If this were worked out, and implemented for logging as well, you could run a bro cluster with 2 'manager' nodes and have a fully functioning cluster even if one of them died.

As is, I can probably use this on our test cluster to run 4 data nodes and distribute scan detection to 4 cpu cores.

The example doesn't show it, but for things like the known hosts tracking it would be useful if the data could be replicated to the other data nodes. Because the sender-side hash based distribution also acts to de-duplicate the data, the replication would not be latency sensitive. It would not have the problem that the current known hosts policy has where 2 nodes can detect and log a new host before the data synchronizes. As long as the data replicated before a node outage occurred, you would get consistent logs.

It implements a fake known hosts and scan detection policy.
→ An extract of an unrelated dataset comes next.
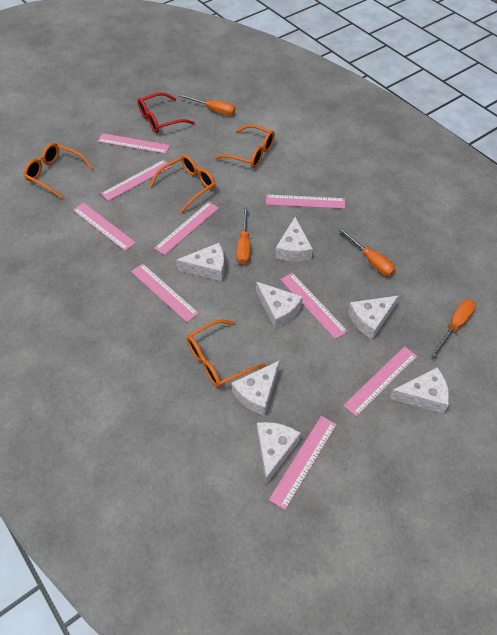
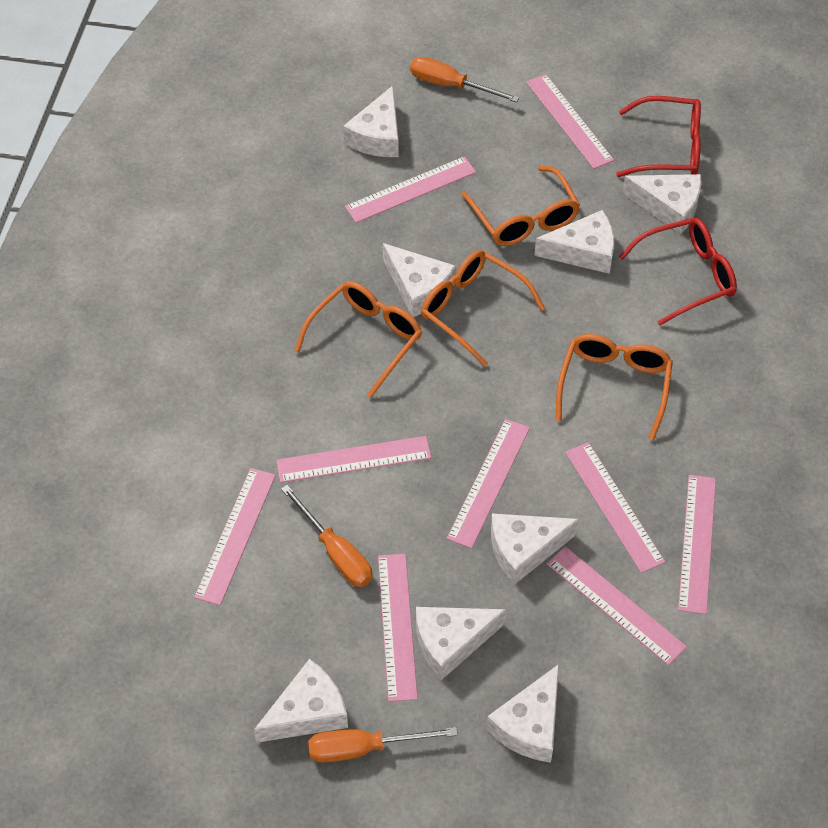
orange screwdriver: [179,94,235,116] [236,208,250,265] [338,228,396,276] [431,299,476,357] = 4 -> [281,485,373,587] [308,727,458,763] [410,57,519,102] = 3
red glasses: [138,93,195,133] = 1 -> [616,96,701,177] [619,218,737,326] = 2
white cheese: [176,243,225,281] [232,360,280,416] [256,282,303,329] [257,422,301,484] [275,217,313,262] [348,295,399,340] [389,367,449,414] = 7 -> [254,659,348,743] [343,86,399,157] [383,243,456,317] [416,607,506,680] [487,664,559,763] [491,513,579,585] [534,210,614,274] [622,174,701,234] = 8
the main things to figure out is:

* How to work out the proper node_count at runtime. I think on a real bro cluster the Cluster namespace has the data I need for this, including which nodes are reachable.

* How to handle one node becoming unreachable or a new node showing up. Ideally bro would use a form of consistent ring hashing.

If this were worked out, and implemented for logging as well, you could run a bro cluster with 2 'manager' nodes and have a fully functioning cluster even if one of them died.

As is, I can probably use this on our test cluster to run 4 data nodes and distribute scan detection to 4 cpu cores.

I got this to work on a real cluster running the broker integration branch!

Took me a while to figure out that a change somewhere made Broker::publish_topic required to send messages to other nodes, and that to raise notices on a datanode bro needs:

redef datanode2manager_events += {"Notice::cluster_notice"};

The main screwy thing is that I couldn't figure out a consistent way to enumerate the data nodes[1], so I just hardcoded the index in the name:

[datanode-0]
type=datanode
host=bro-test

[datanode-1]
type=datanode
host=bro-test

etc.

Once I had the base functions in place I changed my scan.bro from

    #this is a worker2manager event
    event Scan::scan_attempt(scanner, attempt);

to

    local args = Broker::event_args(scan_attempt, scanner, attempt);
    Cluster::send_event_hashed(scanner, args);

And.. it just worked. I have 8 data nodes running that are each handling 1/8th of the scan detection aggregation.